_Supplied passage:_
^^^^
SAN DIEGO COUNTY, Calif. — Next year would mark a half-century since the U.S. Supreme Court ruled that women have a right to an abortion.
Staunch opponents, though, are hoping that before that milestone, the nation's highest court will overturn this historic ruling.
On the eve of the 49th anniversary of Roe v. Wade, thousands of the law's passionate opponents descended on the nation's capital.
Many said they are energized, after the Supreme Court indicated it would likely allow Mississippi's 15-week abortion ban, and possibly let states ban abortion completely.
"Our hope is that Roe v. Wade will be overturned and there will be an end to abortion in America," one demonstrator in D.C. said.
"Roe is not settled law," added another protestor in Washington.
It is a decision that could outlaw, or severely restrict, abortion access in 26 states.
"We will never, never back down from attacks on the human and civil rights of women in America!" said California State Senator and Senate Pro Tem Toni Atkins of San Diego.
^^^^
_Written tasks:_
1: Do the following statements agree with the Roe v. Wade article? Answer yes or no for each, and quote the words of the article that decide it.
(a) The opponents gathered in Washington on the eve of the 49th anniversary of Roe v. Wade.
(b) The decision could outlaw or severely restrict abortion access in 36 states.
(c) Toni Atkins is a California State Senator from Los Angeles.
2: According to the Roe v. Wade article, which state's abortion ban did the Supreme Court indicate it would likely allow?
3: Transcribe the Roe v. Wade article from "Many said they" to "in 26 states.".

_Material:_
^^^^
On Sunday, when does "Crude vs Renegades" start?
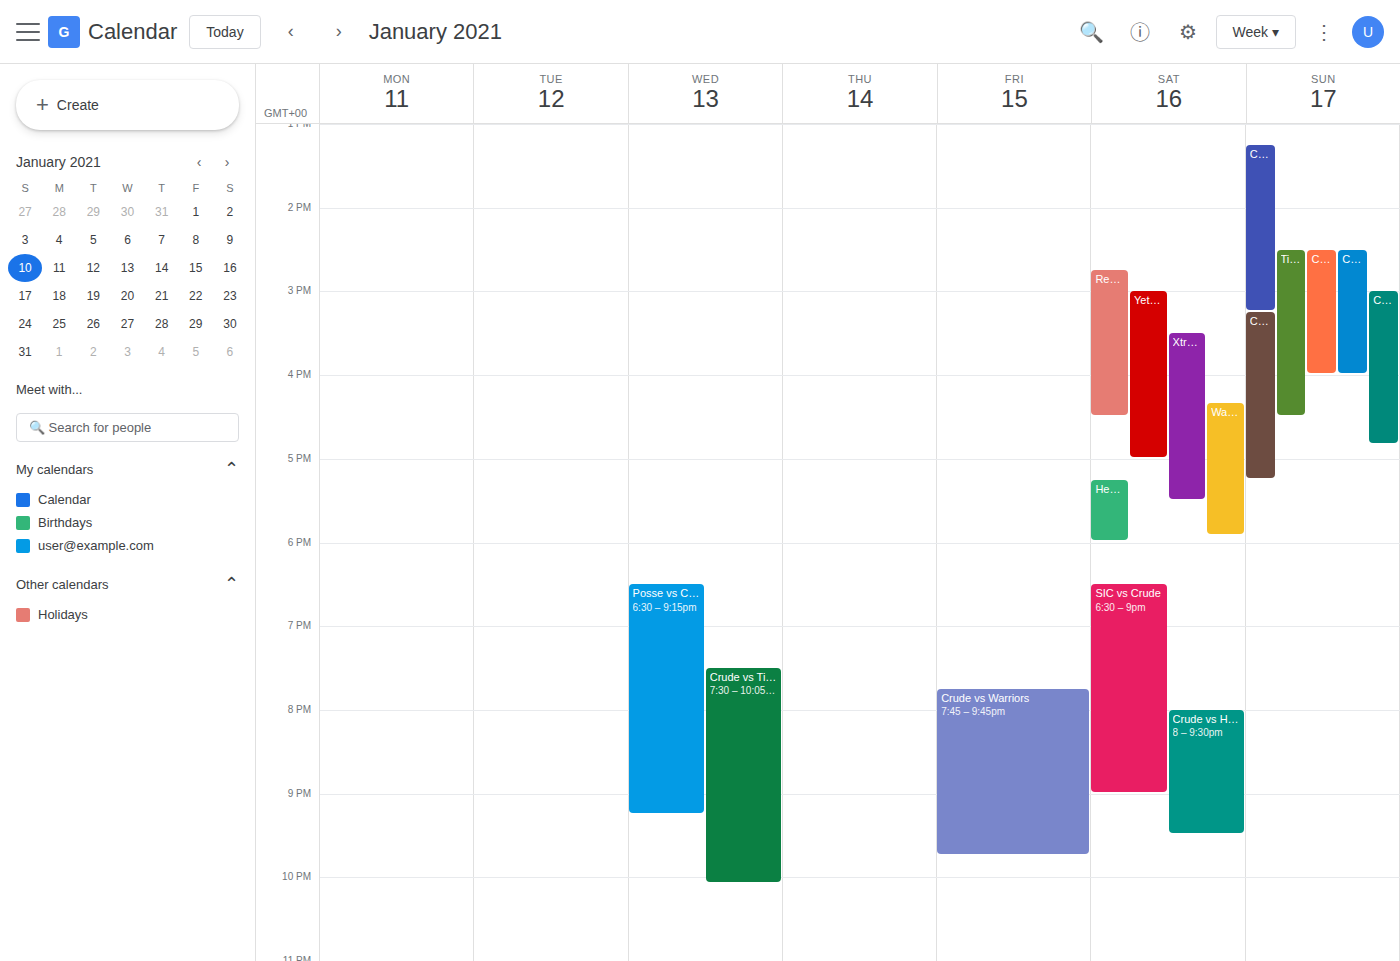
3:15 PM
^^^^
_Solutions:_
1:
(a) Yes: "On the eve of the 49th anniversary of Roe v. Wade, thousands of the law's passionate opponents descended on the nation's capital."
(b) No: "It is a decision that could outlaw, or severely restrict, abortion access in 26 states."
(c) No: "said California State Senator and Senate Pro Tem Toni Atkins of San Diego."

2: Mississippi's 15-week abortion ban.

3:
Many said they are energized, after the Supreme Court indicated it would likely allow Mississippi's 15-week abortion ban, and possibly let states ban abortion completely.
"Our hope is that Roe v. Wade will be overturned and there will be an end to abortion in America," one demonstrator in D.C. said.
"Roe is not settled law," added another protestor in Washington.
It is a decision that could outlaw, or severely restrict, abortion access in 26 states.